*** Exercise material ***

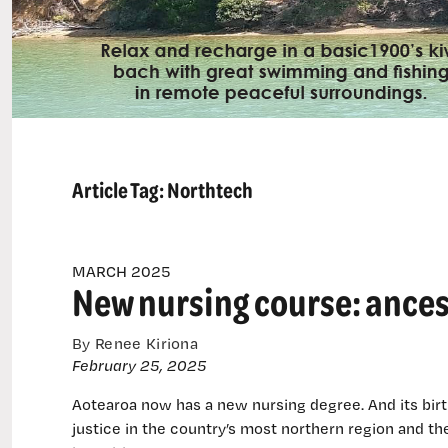
Article Tag:
Northtech
MARCH 2025
New nursing course: ances
By Renee Kiriona
February 25, 2025
Aotearoa now has a new nursing degree. And its birt
justice in the country’s most northern region and t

*** End of Exercise material ***

§ What is expected
Reproduce, exactly and with both ends included, every line from the one that contains "New nursing course: ances" to the end of the listing above.

§ Worked solution
New nursing course: ances
By Renee Kiriona
February 25, 2025
Aotearoa now has a new nursing degree. And its birt
justice in the country’s most northern region and t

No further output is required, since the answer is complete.